Ferris is inside all of us, and we need to let him out.


VERDICT - A TRUE 80s GREAT

Monday 23 February 2009

Oscars R Us

Well, the Oscars have just finished, and what can I say? I am ecstatic. Slumdog Millionaire won 8 awards, and deserved every single one.



I have to admit, and hope I do not get in trouble for this, I watched a live stream of it on the internet, due to not having a tv, and what really upset me was that during the night, messages of racial hatred appeared all over the message board, culminating in someone referring to it as 'Scumdog Millionpaki' (very witty, you idiots), causing the entire messageboard to be closed.

The same thing happened when Sean Penn won best actor for playing gay politician Harvey Milk.
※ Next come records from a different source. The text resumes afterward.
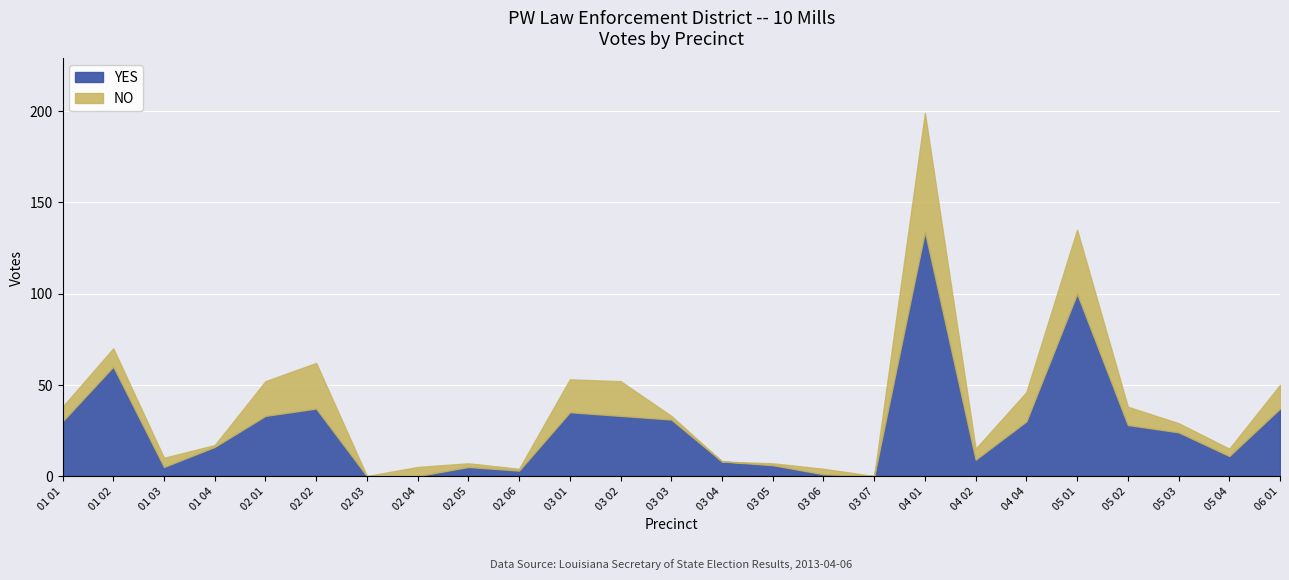

List the labels in order of value, largest first.

04 01, 05 01, 01 02, 02 02, 06 01, 03 01, 02 01, 03 02, 03 03, 01 01, 04 04, 05 02, 05 03, 01 04, 05 04, 04 02, 03 04, 03 05, 01 03, 02 05, 02 06, 03 06, 02 03, 02 04, 03 07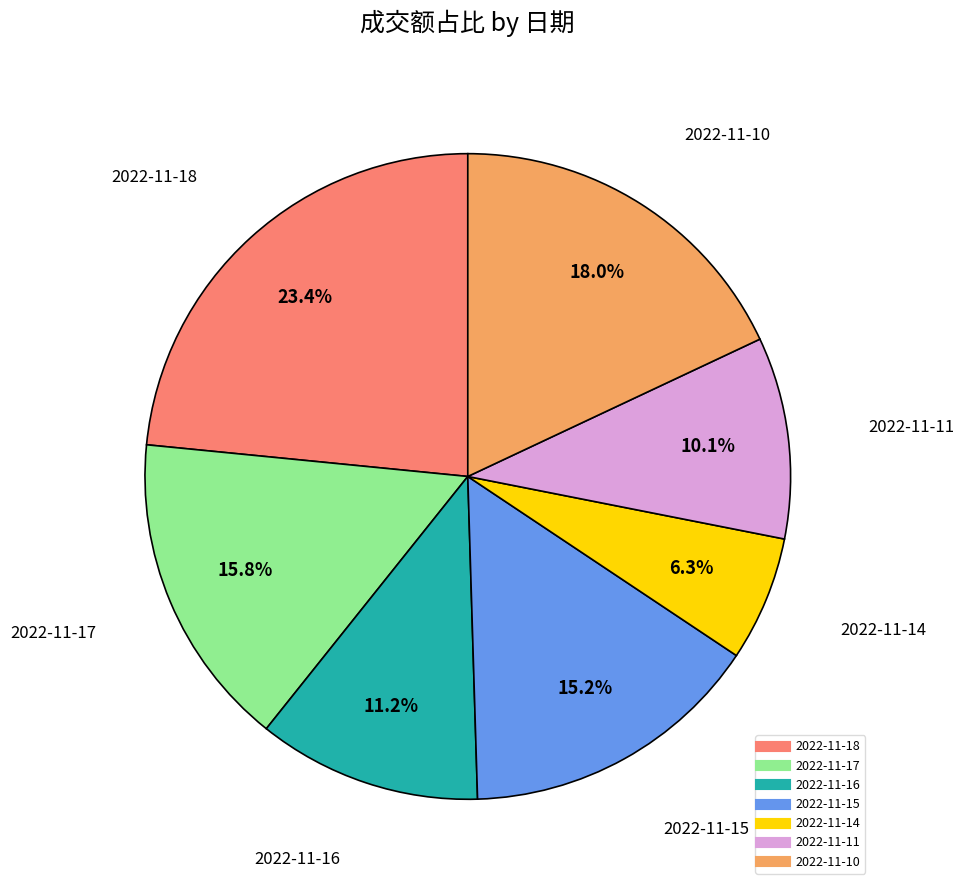

Do 2022-11-18 and 2022-11-16 together represent more than half of the pie?

No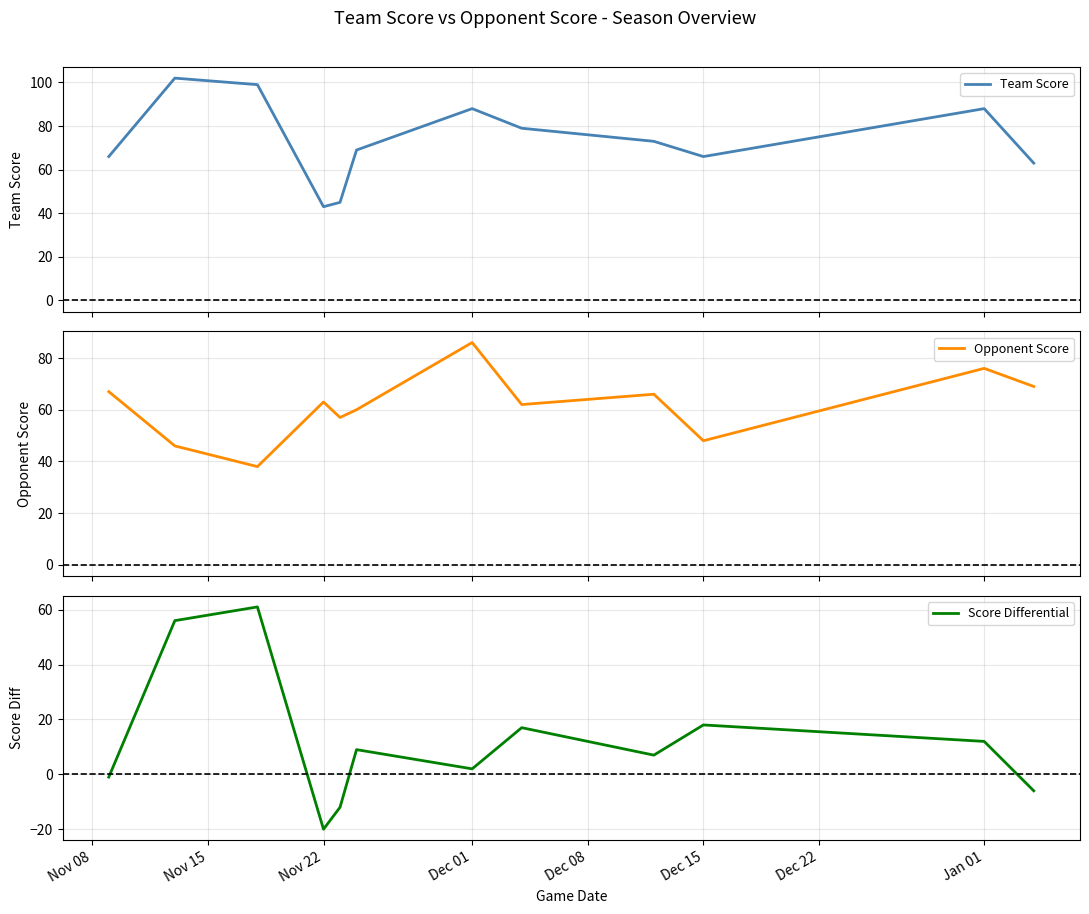

What is the highest value of the Team Score series?

102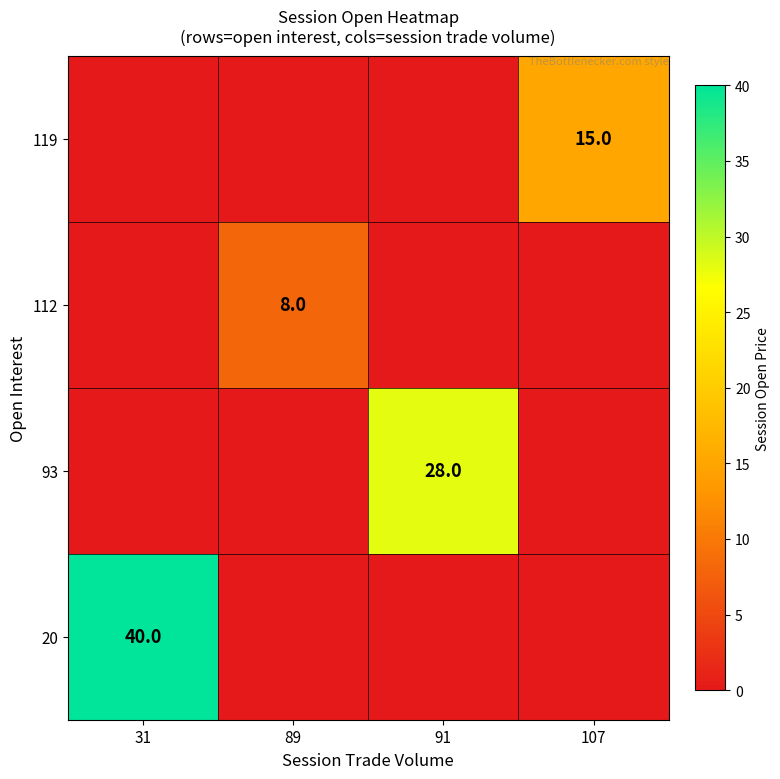

True or false: 20 has a value of 40 at 31.

True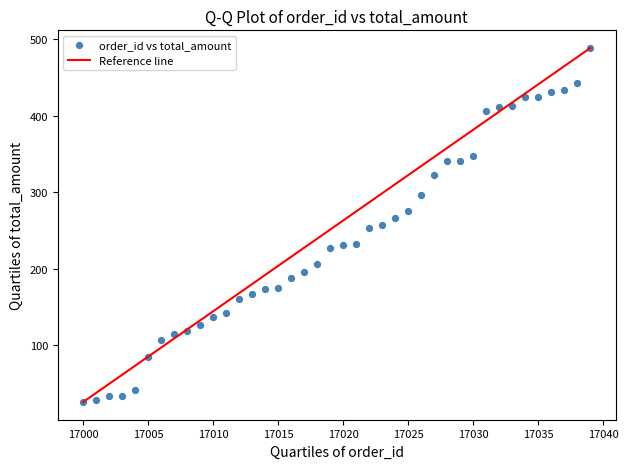

What is the range of X values (max minus min)?

39.0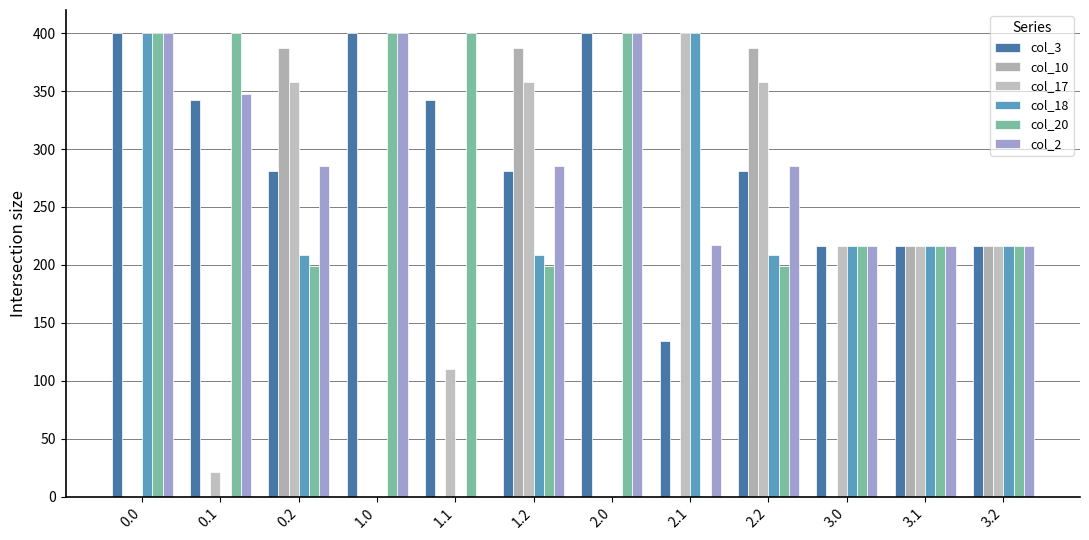

Reading left to right, extract all data points from this chart.

col_3: 400.0	342.7	281.0	400.0	342.7	281.0	400.0	134.2	281.0	216.0	216.0	216.0
col_10: 0.0	0.0	386.8	0.0	0.0	386.8	0.0	0.0	386.8	0.0	216.0	216.0
col_17: 0.0	21.0	358.1	0.0	110.1	358.1	0.0	400.0	358.1	216.0	216.0	216.0
col_18: 400.0	0.0	209.0	0.0	0.0	209.0	0.0	400.0	209.0	216.0	216.0	216.0
col_20: 400.0	400.0	199.2	400.0	400.0	199.2	400.0	0.0	199.2	216.0	216.0	216.0
col_2: 400.0	347.9	285.5	400.0	0.0	285.5	400.0	217.5	285.5	216.0	216.0	216.0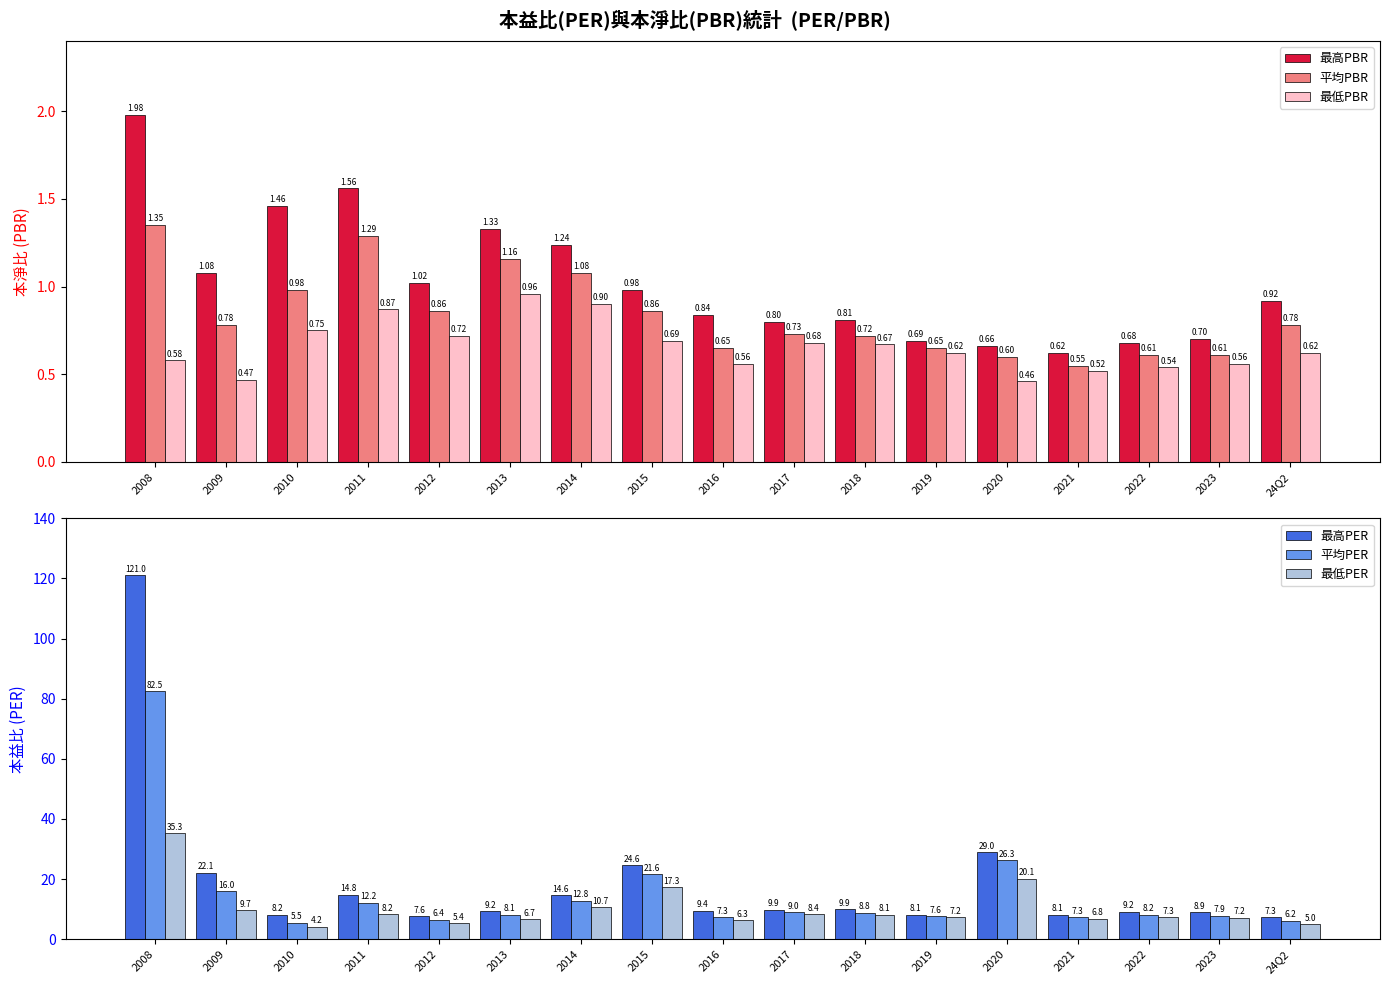

What is the sum of all 平均PBR values?

14.3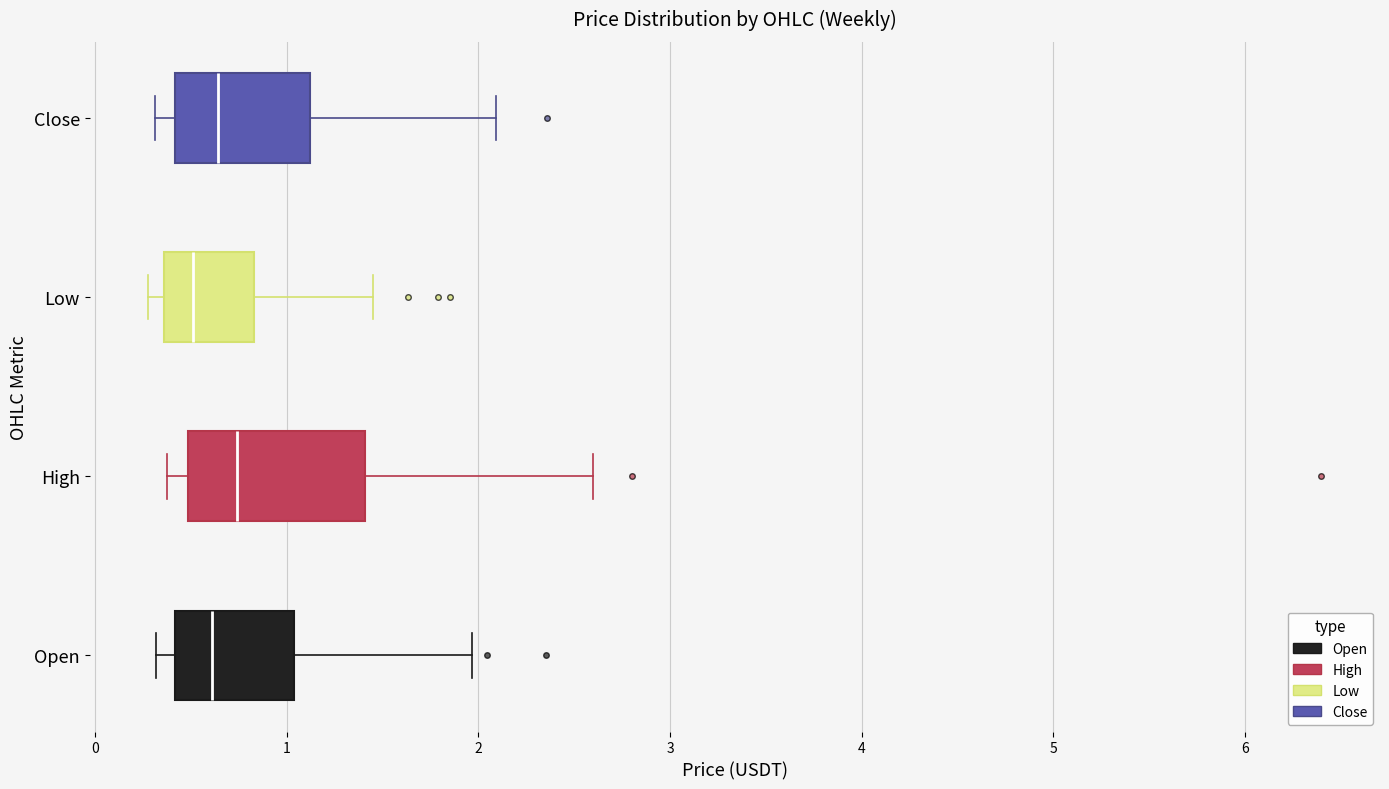

Which box is the widest, from its left edge to its right edge?

High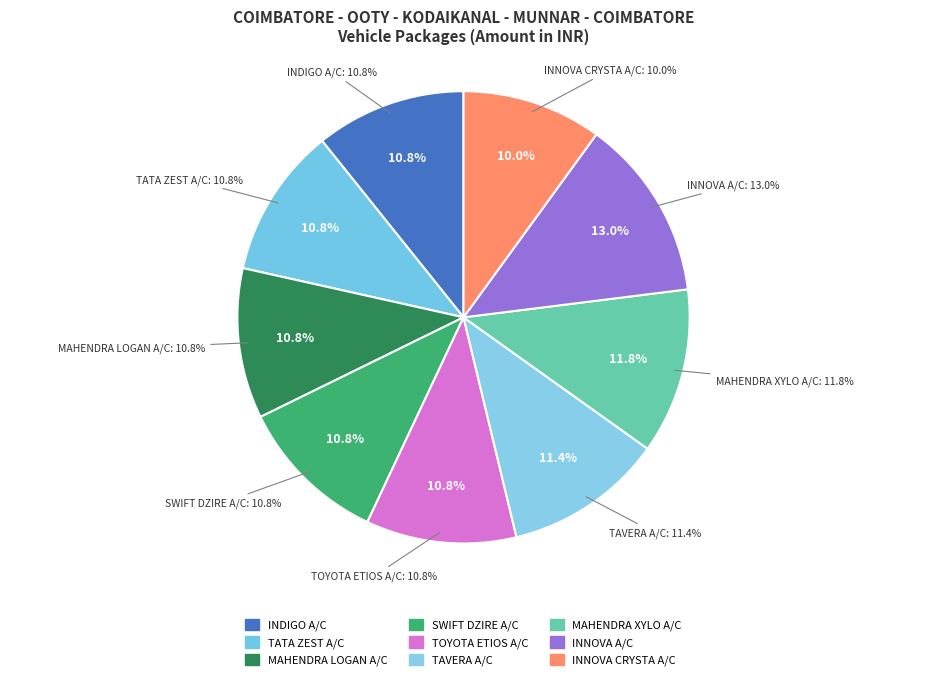

True or false: TATA ZEST A/C accounts for 20% of the total.

False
The words 'homo' and 'faggot' were being thrown around as if they were completely acceptable.

It upsets me that these films are made, costing millions of pounds, to show people that we are all equal, and some people just will never get the message.
I will not condone it, but I can partially understand if it came from an older person, as in their youth, being gay was seen as an illness, and people of different ethnicities all had nicknames, but it's the 21st Century now, surely our generation should not have these problems any more.

Right now, I am being physically threatened by a classmate because I pointed out his flaws in the argument that a woman's role in a relationship is to keep the man happy. Are these ridiculous views so deeply ingrained in people's minds that they are willing to physically attack me in an attempt to prove it? I don't suppose he would ever see the irony in that him thinking that about women has led to most of the girls in my university disliking him, while I get on with women very well, and am approaching my second anniversary with my girlfriend.

I would love to know if an opinion has ever been beaten into anyone, but I doubt it. Isn't it a huge coincidence that people with more liberal, balanced opinions tend not to be violent closed-minded idiots?